Wednesday 9 January 2019

dedodedo

At the recommendation of Miss Cellania, we learn that there is much more to Hampsterdance than we had otherwise appreciated. With memes and virality, we’re all audience and authors both but the quirky little website that seeded internet culture and its norms of communication has a specific attribution. CBC Arts correspondent Leah Collins plums the midst of time and takes us back to 1998, to a world before social media when GeoCities and personal and prestige websites dominated and gives us an anecdotal and oral history of the project and its unexpected legacy.

hiobsbotschaft

Without much notice but definitely a slight, the Trump administration downgraded the diplomatic status of the European Union from member state to international organisation. The US State Department having failed to notify the EU of this change, the official reaction is still pending and only came to light inadvertently when the ambassador of the Washington mission did not make the cut for invited guests for the state funeral of George H W Bush. The supranational bloc was elevated back in September of 2016 after lengthy negotiations with the Obama administration.

Tuesday 8 January 2019

acrostic or minibus appropriations

As the partial shutdown of the US government creeps into its third week, furloughed and exempted (working for delayed pay) staff at the National Weather Service’s Anchorage, Alaska bureau managed to embed a desperate plea in the forecast discussion.
One cannot expect to essentially close one quarter of the federal government without some nasty consequences down-stream and knock-on effects for departments that are open. Aside from rubbishing national parks, the workers and their families held kept in suspense, the air traffic controllers and screeners working without compensation (whoever thought we would be sharing a cup of kindness for the Transportation Security Administration), the research not being conducted and the tax statements not being processed (plus a litany of other thing not being done), there’s real dangers to public safety just being barely kept at bay by the dedication of a few.

this is not america

Via Boing Boing, comedian and musician (and frequent contributor to Quite Interesting) Bill Bailey gave an entertaining and informative presentation on the differences between major and minor keys and how the tonic tensions and resolutions affect the character of the tune being played. His rendition of the Star Spangled Banner (beginning at 2:02, previously) takes on a wholly different dynamic and indeed comes across a bit Russian.

waxing and waning

The design collective Whyixd has installed an ensemble of whirling LEDs to form a kinetic sculpture on the campus of National Chiao Tung University that illuminates the sky and delivers passers-by with a subjective experience of the lunar phases. Named like a bit of open-ended code, the project, “#define Moon_,” acknowledges that the perspective is unique for each viewer and something to take umbrage with, especially in light of the revival of the Space Race.

ร  la carte

Via Super Punch, we’ve found ourselves obsessing and delighting over this menu from an Italian restaurant whose selection of pizzas are named after the dates of significant events in the lives of the proprietor’s family. It’s a pretty endearing and make us wish we had a restaurant to commemorate special occasions. More to explore at Super Punch at the link above—a consummate connoisseur of premium tweets and other fine hypertext products.
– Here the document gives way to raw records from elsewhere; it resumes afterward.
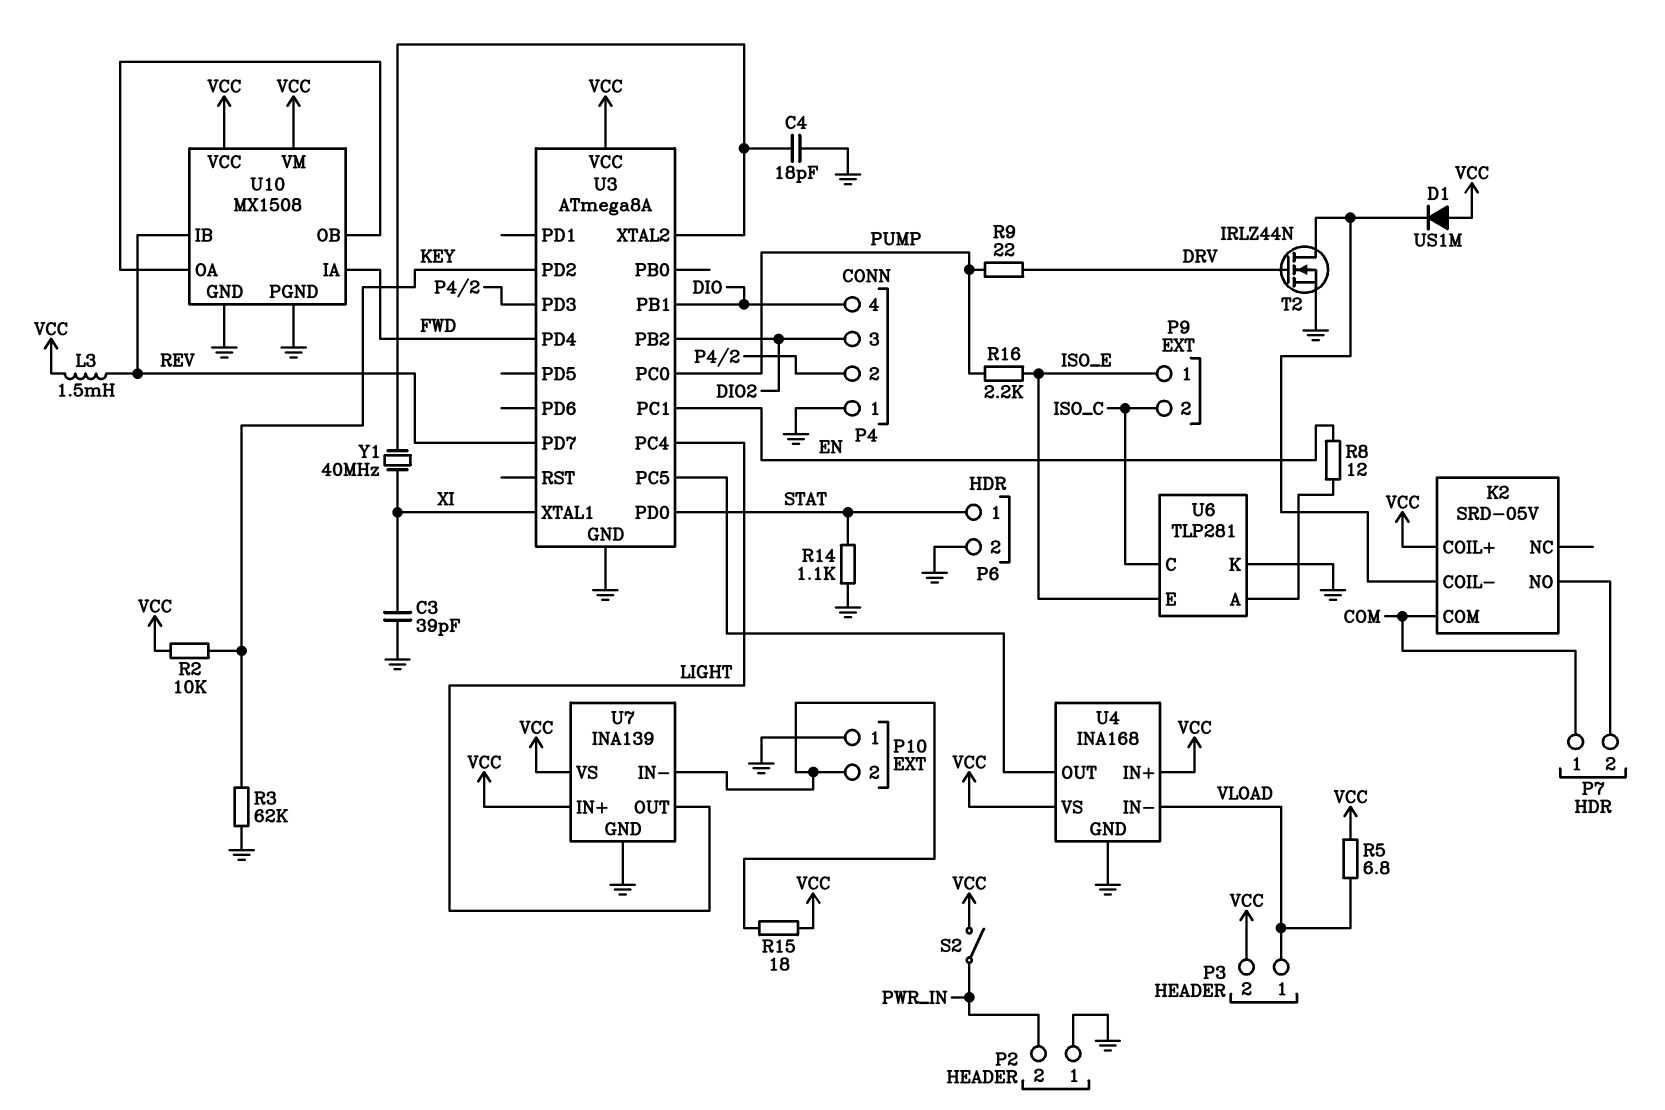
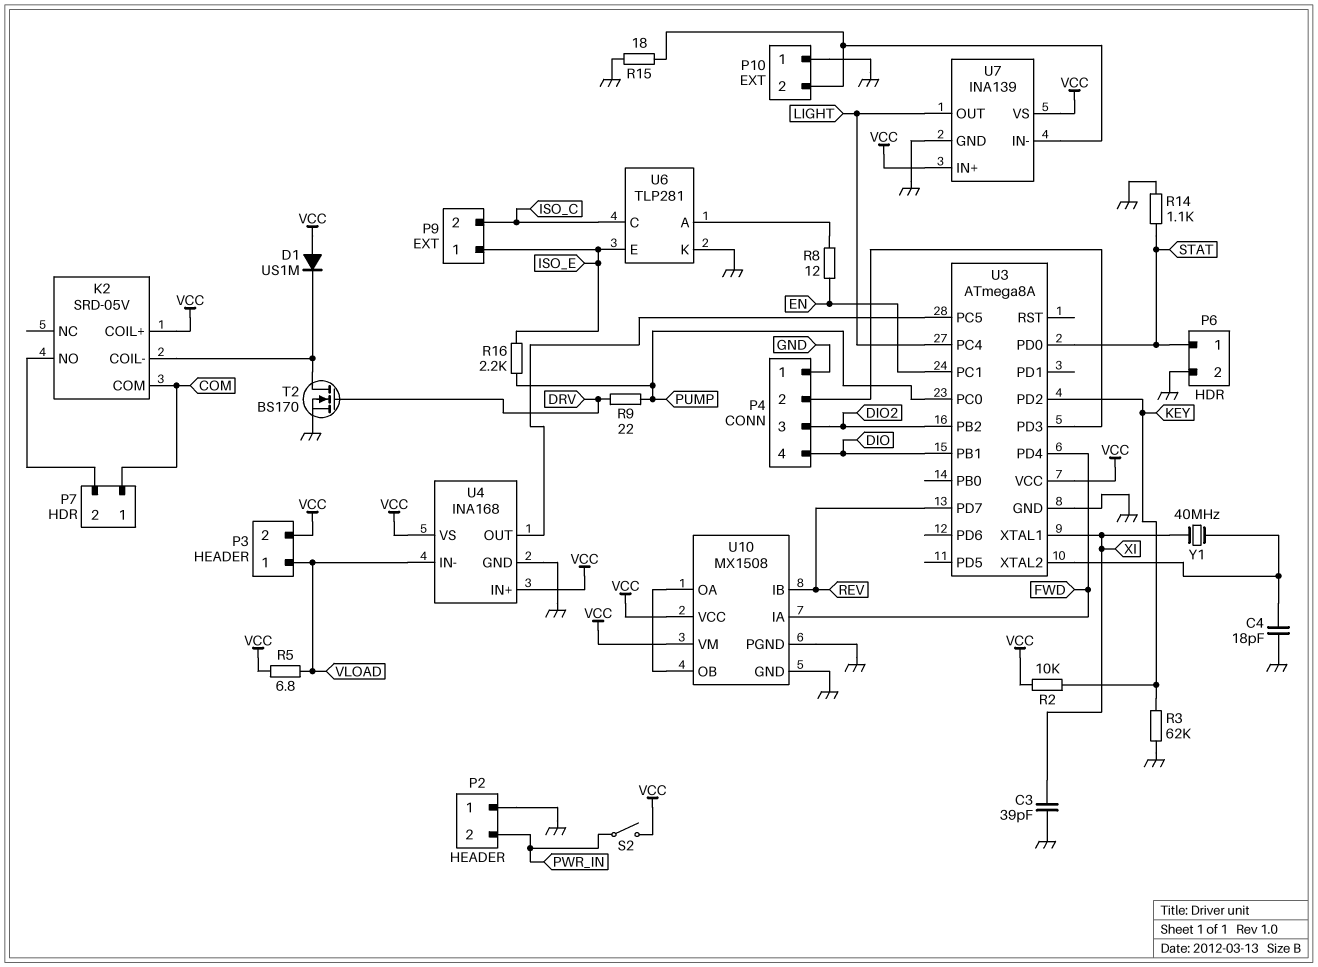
L3: 1.5mH (REV, VCC) -> none
R15: 18 (P10/2, VCC) -> 18 (GND, P10/2)
T2: NMOS IRLZ44N (G DRV, D K2/COIL-, S GND) -> NMOS BS170 (G DRV, D K2/COIL-, S GND)

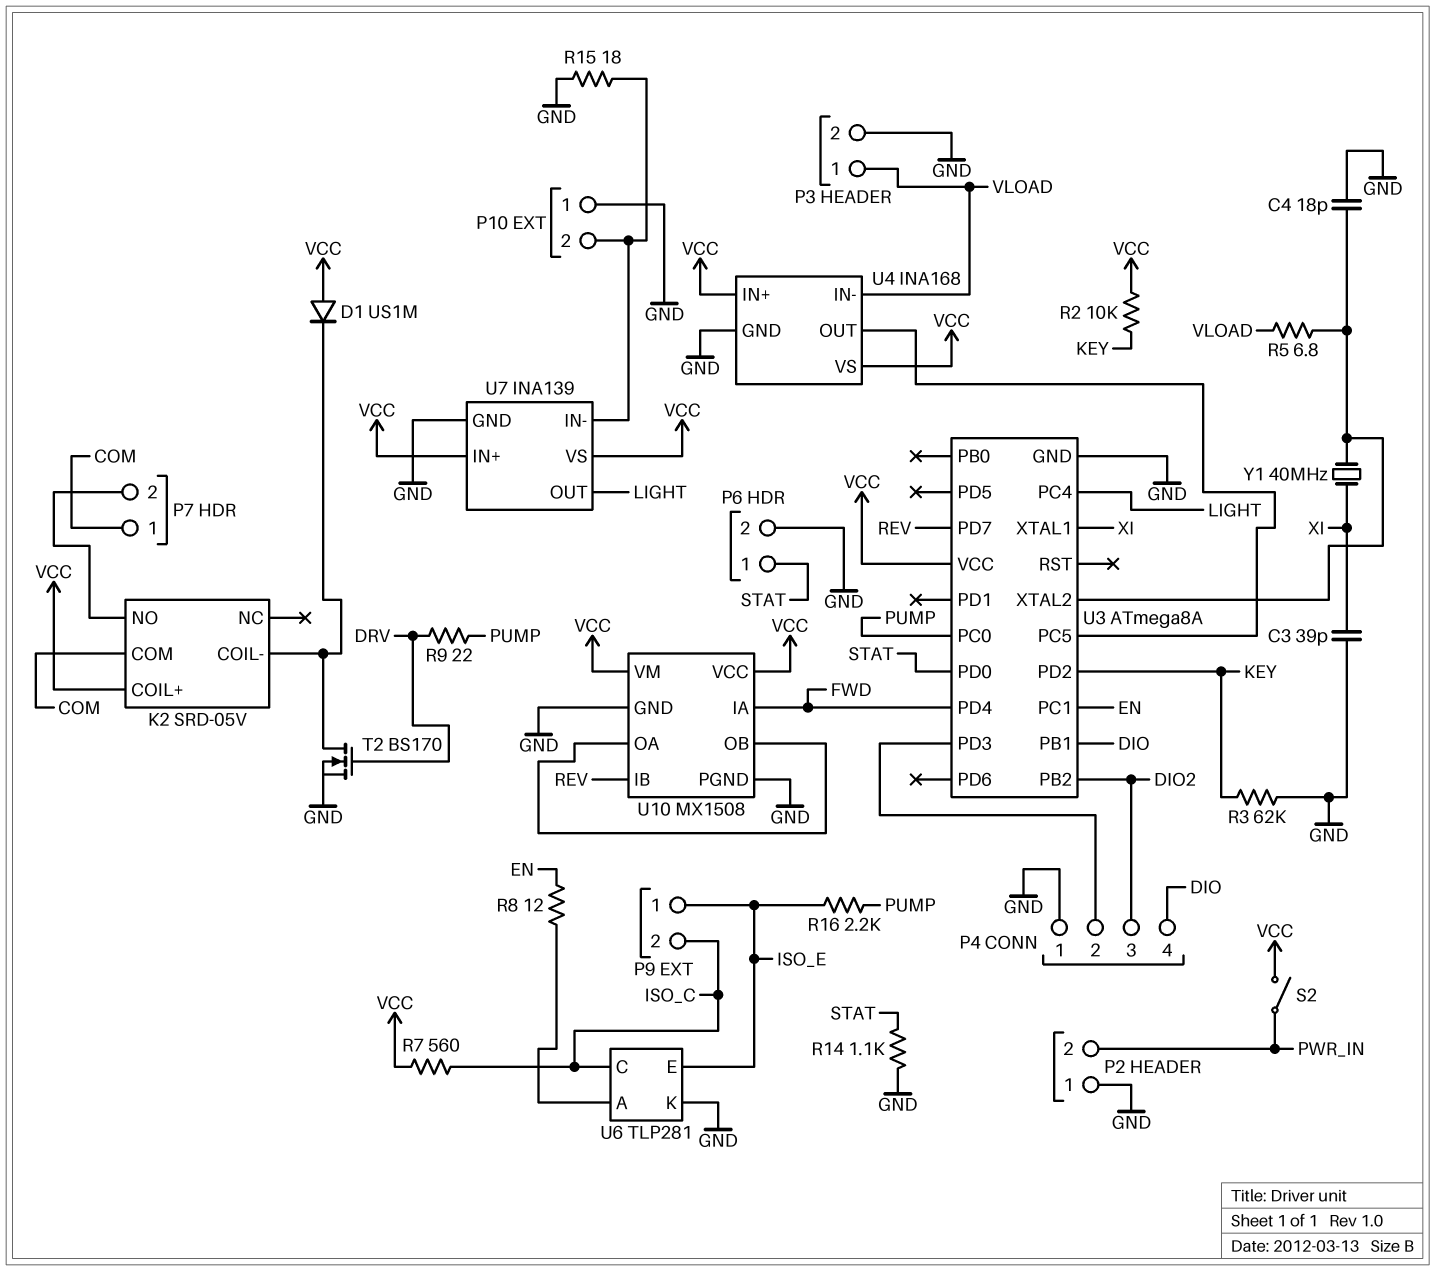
P3 pin 2: VCC -> GND
R5: 6.8 (VCC, VLOAD) -> 6.8 (U3/XTAL2, VLOAD)
R7: none -> 560 (ISO_C, VCC)

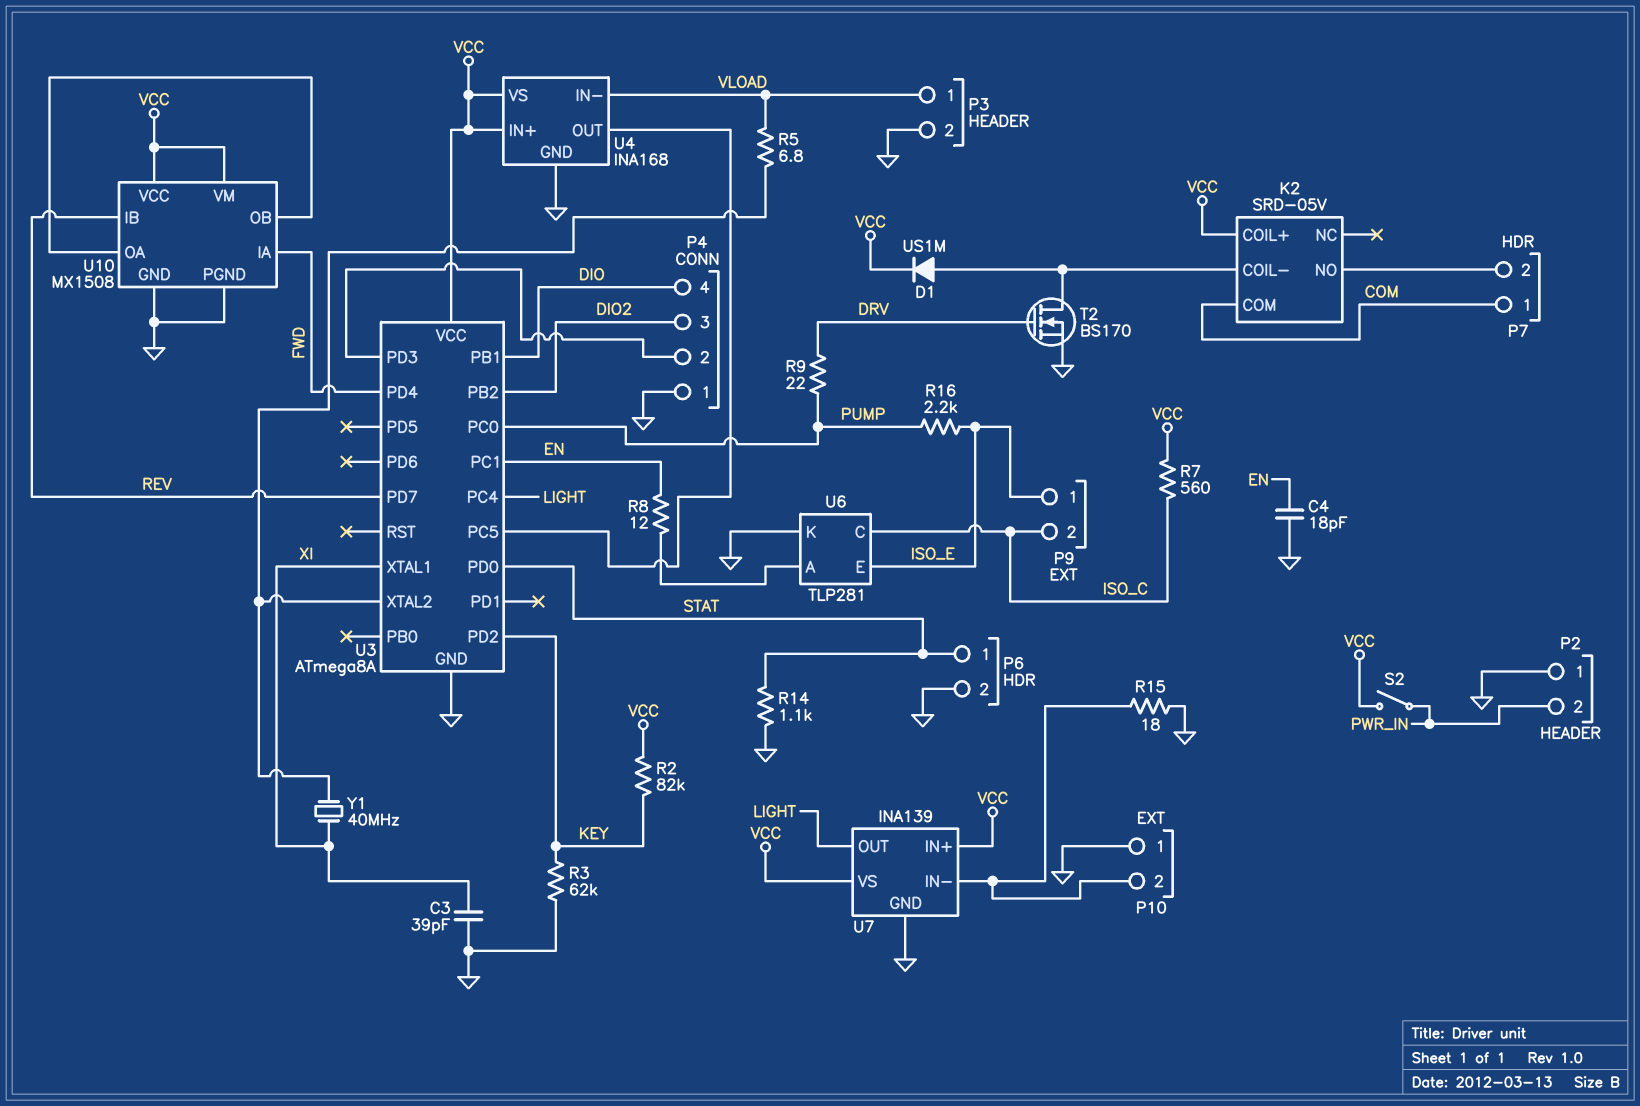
C4: 18pF (GND, U3/XTAL2) -> 18pF (EN, GND)
D1: diode US1M (A VCC, K K2/COIL-) -> diode US1M (A K2/COIL-, K VCC)
R2: 10k (KEY, VCC) -> 82k (KEY, VCC)

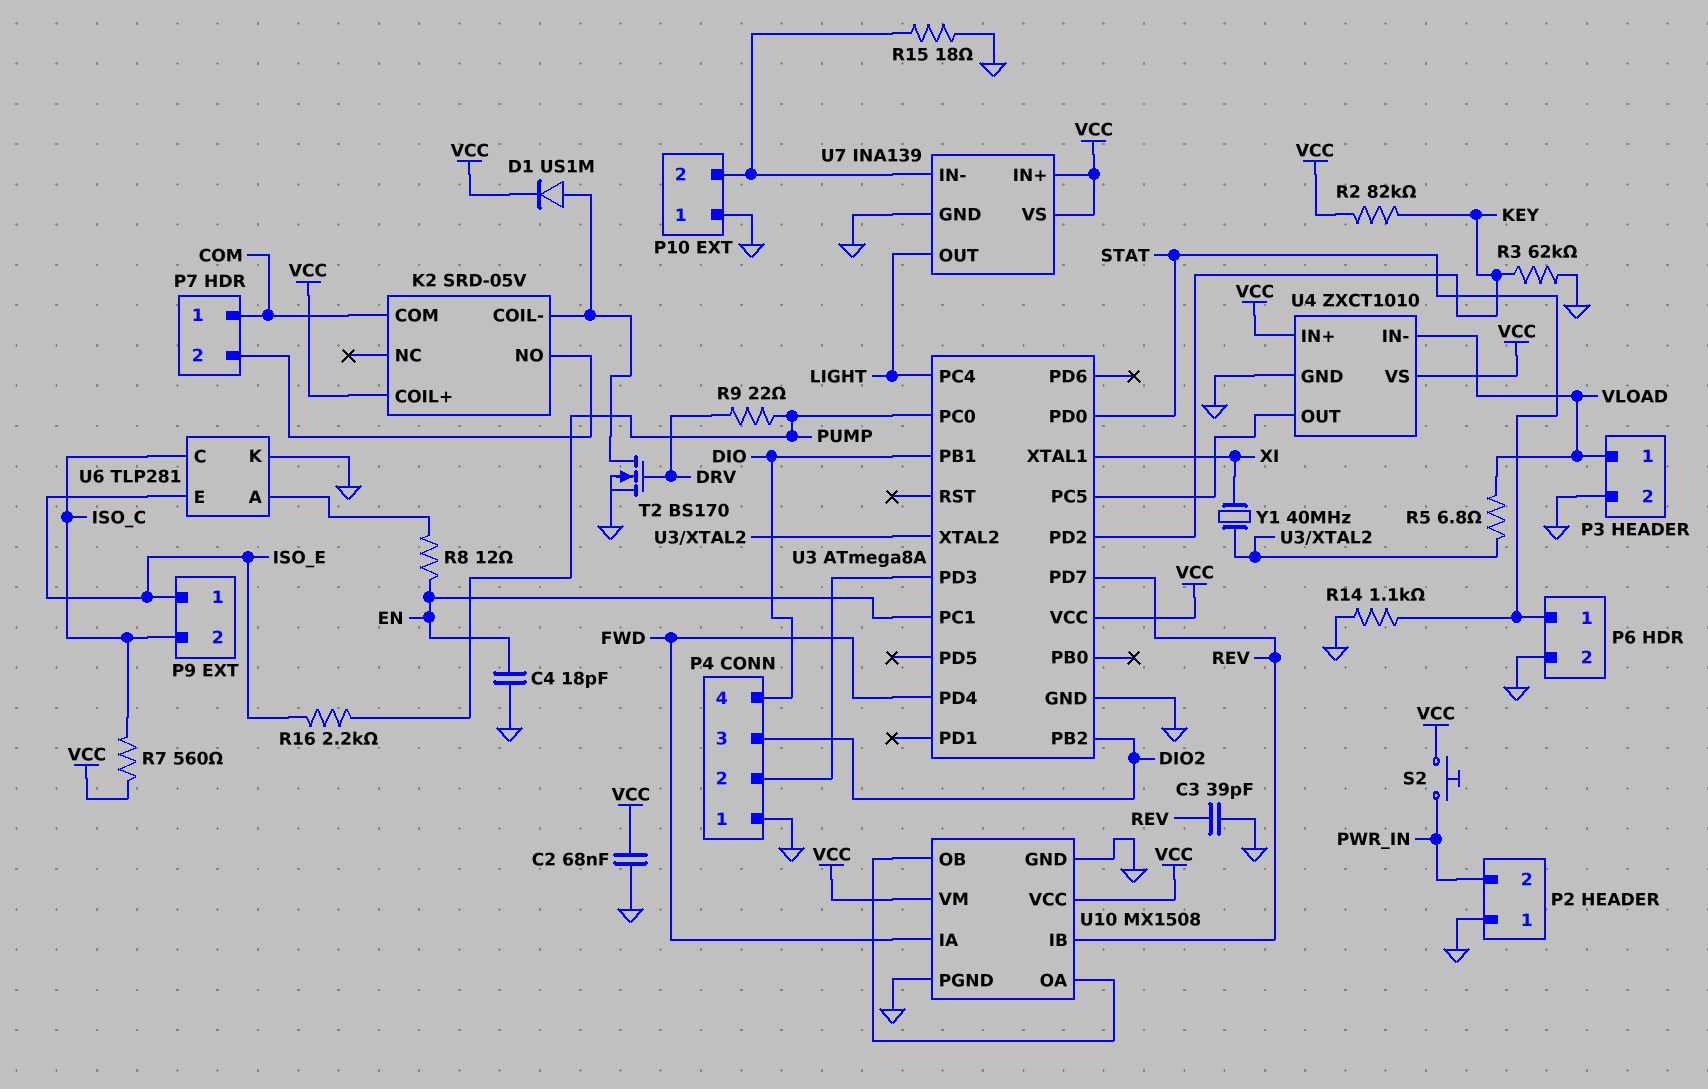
C2: none -> 68nF (GND, VCC)
C3: 39pF (GND, XI) -> 39pF (GND, REV)
S2: switch (PWR_IN, VCC) -> button (PWR_IN, VCC)
U4: INA168 -> ZXCT1010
atchison, topeka and santa fe

These portrayals of urban rail routes that are a distant memory as Underground strip maps (see also here and here) are a really striking aesthetic choice on the part of draughtsman Jake Berman that makes us at the same time pine for the amenities of the past and appreciate what we still have in Germany and the robust public transportation network that we have here. Do you have memories of a similar service in your town that is no longer there?  Check out more superannuated streetcar and train lines showcased on Atlas Obscura at the link up top.

Monday 7 January 2019

iupac

Via Digg, the United Nations has declared 2019 to be the Year of the Periodic Table in recognition of the moment of insight that Dmitri Mendeleev had one hundred-fifty years ago in 1869 when he committed each of the sixty-nine then known distinct chemical elements on note cards and arranged them by properties in such a fashion as to predict, forecast the existence of yet unknown substances that would later fall neatly in place.
Not to discount the genius of the moment, the development of the familiar design was a lengthy process with many alternate proposals, visual cul-de-sacs (see also here, here and here) and effort that draws off the research and inspiration of many that came before and tried to communicate some essential quality about the building blocks of Nature. In addition to the symbolic chemistry that John Dalton proffered in 1803 to help limn his modern Atomic Theory, the Conversation takes a look at the other stages and versions—with some more radical deviations—that culminate with the iconic and instantly recognisable classroom model.